How to grep for presence of specific hex bytes in files?

Question

My web app is displaying some bizarro output (unicode characters that shouldn't be there, etc.). The best I can reckon is that somehow I introduced a bad char somewhere in the source, but I can't figure out where.

I found this answer that states I can do something like:

grep -obUaP "<\x-hex pattern>" .

When I copy the unicode char out of the browser and into my Bless hex editor, it tells me that the exact bytes of the char are:

15 03 01 EF BF BD 02 02

How can I format <\xhex pattern> to match the exact bytes that I need. I tried:

grep -obUaP "<\x-15 03 01 EF BF BD 02 02>" .

But that doesn't work.

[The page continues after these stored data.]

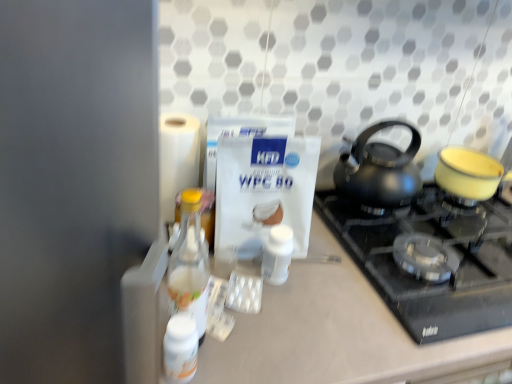
Identify the location of vacant space in between white glossy bottle at lower left, the 3th bottle in the right-to-left sequence, and white matte bottle at center, the 3th bottle viewed from the front. (238, 316).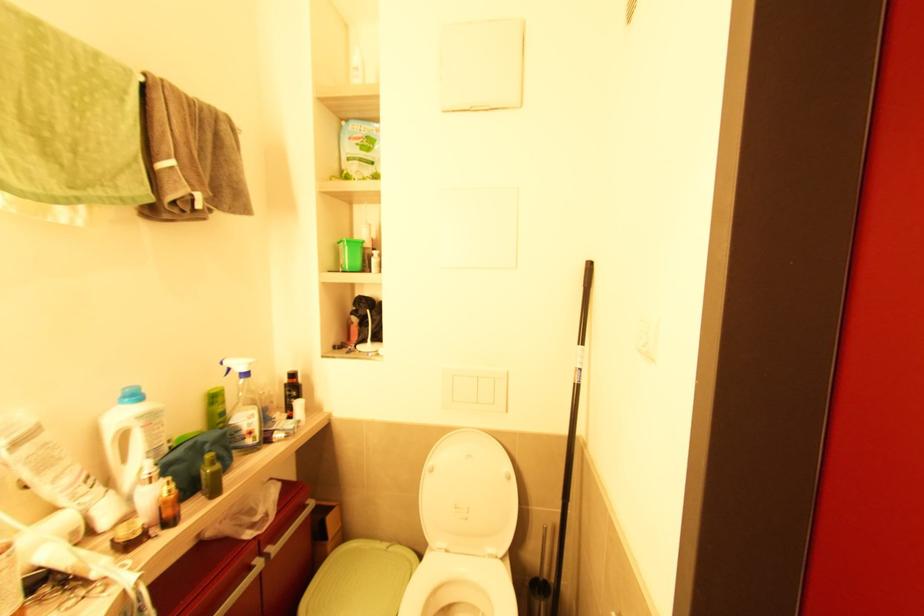
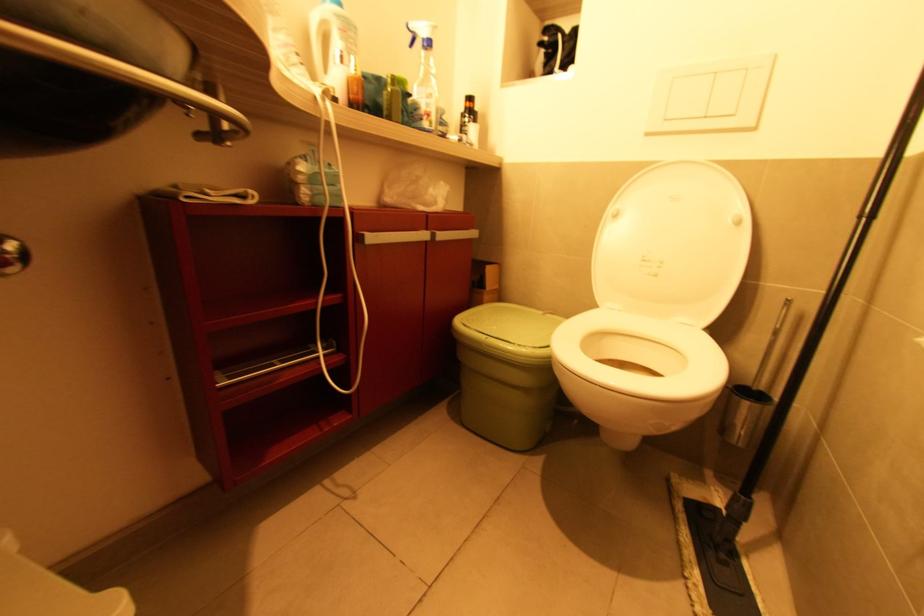
The point at (259, 565) is marked in the first image. Where is the corresponding point in the second image?

(426, 237)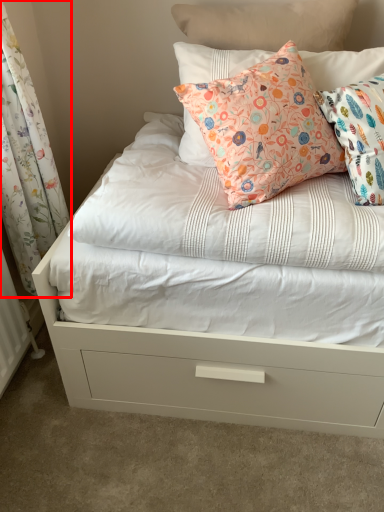
Question: From the image's perspective, considering the relative positions of curtain (annotated by the red box) and pillow in the image provided, where is curtain (annotated by the red box) located with respect to the staircase?

Choices:
 (A) above
 (B) below

Answer: (B)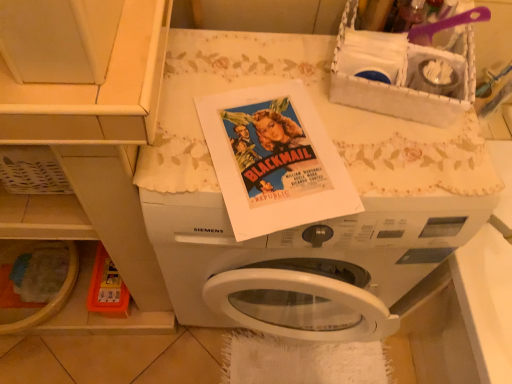
The image size is (512, 384). Identify the location of vacant area that lies in front of white woven basket at upper right. [379, 160].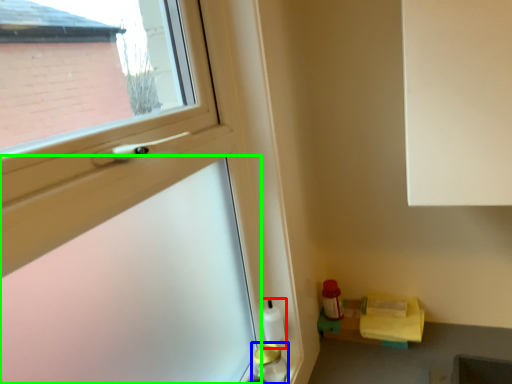
Question: Considering the real-world distances, which object is farthest from bottle (highlighted by a red box)? bottle (highlighted by a blue box) or screen door (highlighted by a green box)?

Thoughts?

Answer 1

It may be easiest to write the pattern of hex bytes to a separate file and load that into stdin for the search.

In this example there is a file sampletext, consisting of the 256 sequential bytes and the occasional newline, and searchstring, a sequence of characters to grep for.

$ xxd sampletext 
00000000: 0001 0203 0405 0607 0809 0a0b 0c0d 0e0f  ................
00000010: 0a10 1112 1314 1516 1718 191a 1b1c 1d1e  ................
00000020: 1f0a 2021 2223 2425 2627 2829 2a2b 2c2d  .. !"#$%&'()*+,-
00000030: 2e2f 0a30 3132 3334 3536 3738 393a 3b3c  ./.0123456789:;<
00000040: 3d3e 3f0a 4041 4243 4445 4647 4849 4a4b  =>?.@ABCDEFGHIJK
00000050: 4c4d 4e4f 0a50 5152 5354 5556 5758 595a  LMNO.PQRSTUVWXYZ
00000060: 5b5c 5d5e 5f0a 6061 6263 6465 6667 6869  [\]^_.`abcdefghi
00000070: 6a6b 6c6d 6e6f 0a70 7172 7374 7576 7778  jklmno.pqrstuvwx
00000080: 797a 7b7c 7d7e 7f0a 8081 8283 8485 8687  yz{|}~..........
00000090: 8889 8a8b 8c8d 8e8f 0a90 9192 9394 9596  ................
000000a0: 9798 999a 9b9c 9d9e 9f0a a0a1 a2a3 a4a5  ................
000000b0: a6a7 a8a9 aaab acad aeaf 0ab0 b1b2 b3b4  ................
000000c0: b5b6 b7b8 b9ba bbbc bdbe bf0a c0c1 c2c3  ................
000000d0: c4c5 c6c7 c8c9 cacb cccd cecf 0ad0 d1d2  ................
000000e0: d3d4 d5d6 d7d8 d9da dbdc ddde df0a e0e1  ................
000000f0: e2e3 e4e5 e6e7 e8e9 eaeb eced eeef 0af0  ................
00000100: f1f2 f3f4 f5f6 f7f8 f9fa fbfc fdfe ff0a  ................

$ xxd searchstring 
00000000: 8081 8283                                ....

By redirecting searchstring into stdin, grep can look for the bytes directly

$ grep -a "$(<searchstring)" sampletext | xxd
00000000: 8081 8283 8485 8687 8889 8a8b 8c8d 8e8f  ................
00000010: 0a                                       .

$ grep -ao "$(<searchstring)" sampletext | xxd
00000000: 8081 8283 0a                             .....

Answer 2

Check the post again. FrOsT is not including the '<' and '>' in his actual grep command. He only used the carats to enclose an example statement. His actual statement looks like this:

"\x01\x02"

not:

"<\x01\x02>"

I have a C source file on my computer that begins with the line:

#include <stdio.h>

When I run

grep -obUaP '\x69\x6E\x63\x6C\x75\x64\x65' io.c

I get

1:include

That is, the line number followed by only the string matching the pattern.

You may want to run

man grep

and find out what all those options mean.